#### Task to carry out:
Could you output only the lines from the one containing "Gameplay with keyboard;" through the last line of the data, both included?

#### Recorded data:
════════

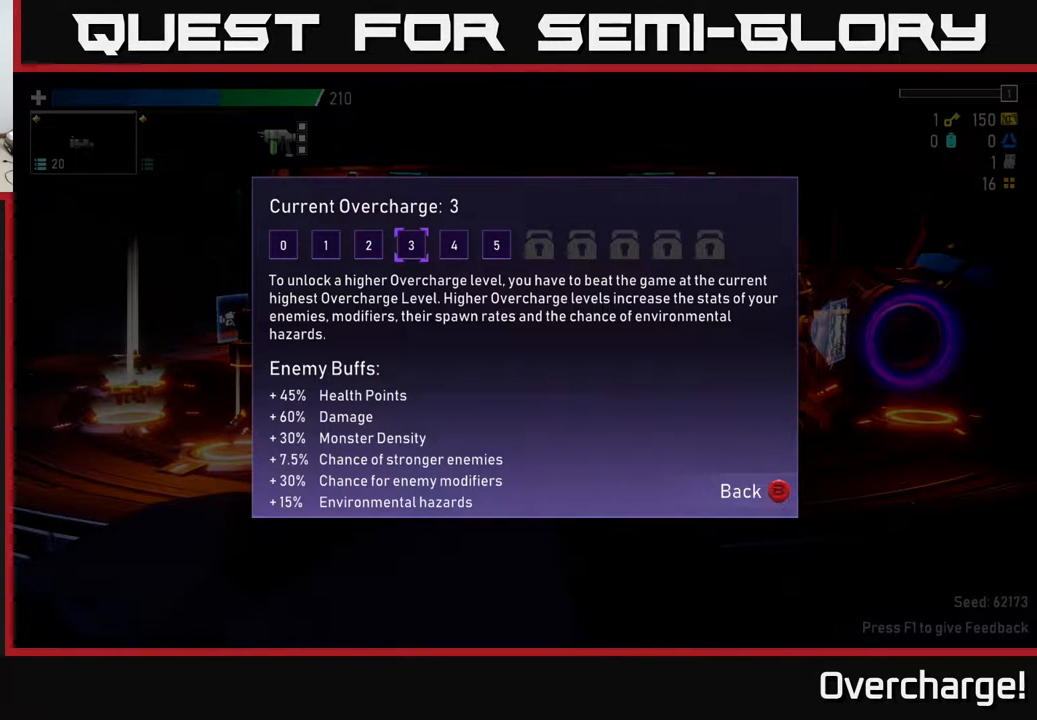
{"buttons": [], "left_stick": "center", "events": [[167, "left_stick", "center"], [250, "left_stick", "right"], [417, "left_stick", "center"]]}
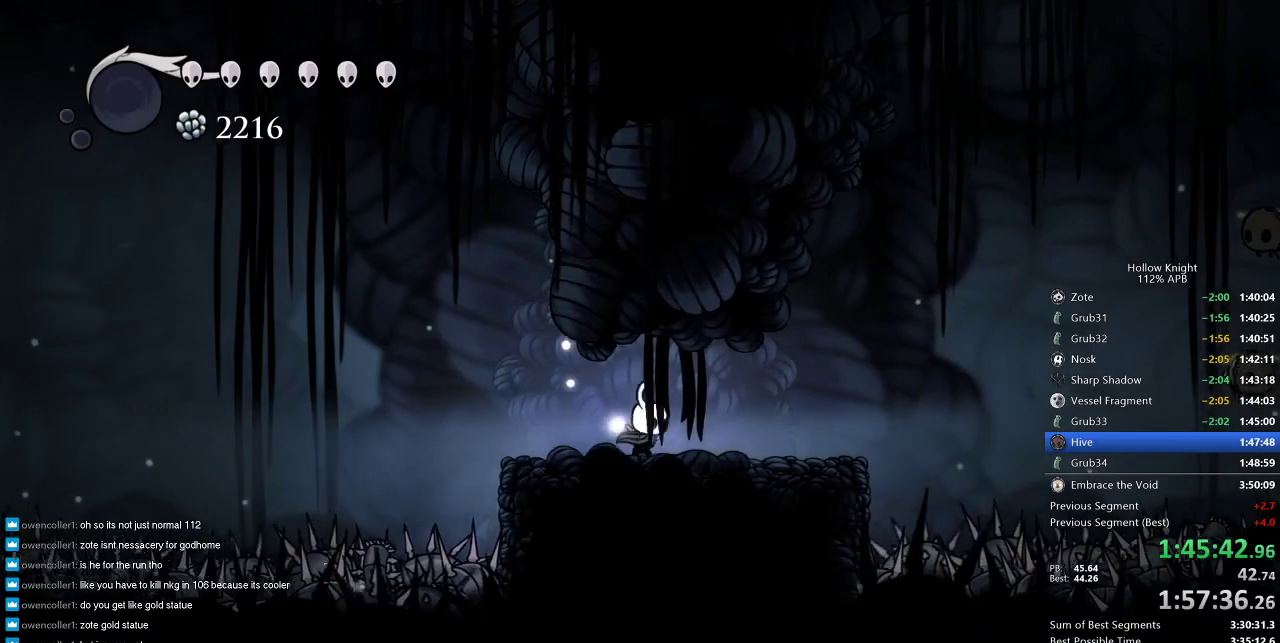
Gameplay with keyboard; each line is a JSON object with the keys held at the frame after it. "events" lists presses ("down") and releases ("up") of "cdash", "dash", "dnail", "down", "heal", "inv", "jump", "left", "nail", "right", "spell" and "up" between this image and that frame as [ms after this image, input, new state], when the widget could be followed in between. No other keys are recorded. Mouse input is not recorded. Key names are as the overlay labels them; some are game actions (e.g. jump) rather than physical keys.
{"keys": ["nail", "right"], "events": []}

════════

#### Output below:
Gameplay with keyboard; each line is a JSON object with the keys held at the frame after it. "events" lists presses ("down") and releases ("up") of "cdash", "dash", "dnail", "down", "heal", "inv", "jump", "left", "nail", "right", "spell" and "up" between this image and that frame as [ms after this image, input, new state], when the widget could be followed in between. No other keys are recorded. Mouse input is not recorded. Key names are as the overlay labels them; some are game actions (e.g. jump) rather than physical keys.
{"keys": ["nail", "right"], "events": []}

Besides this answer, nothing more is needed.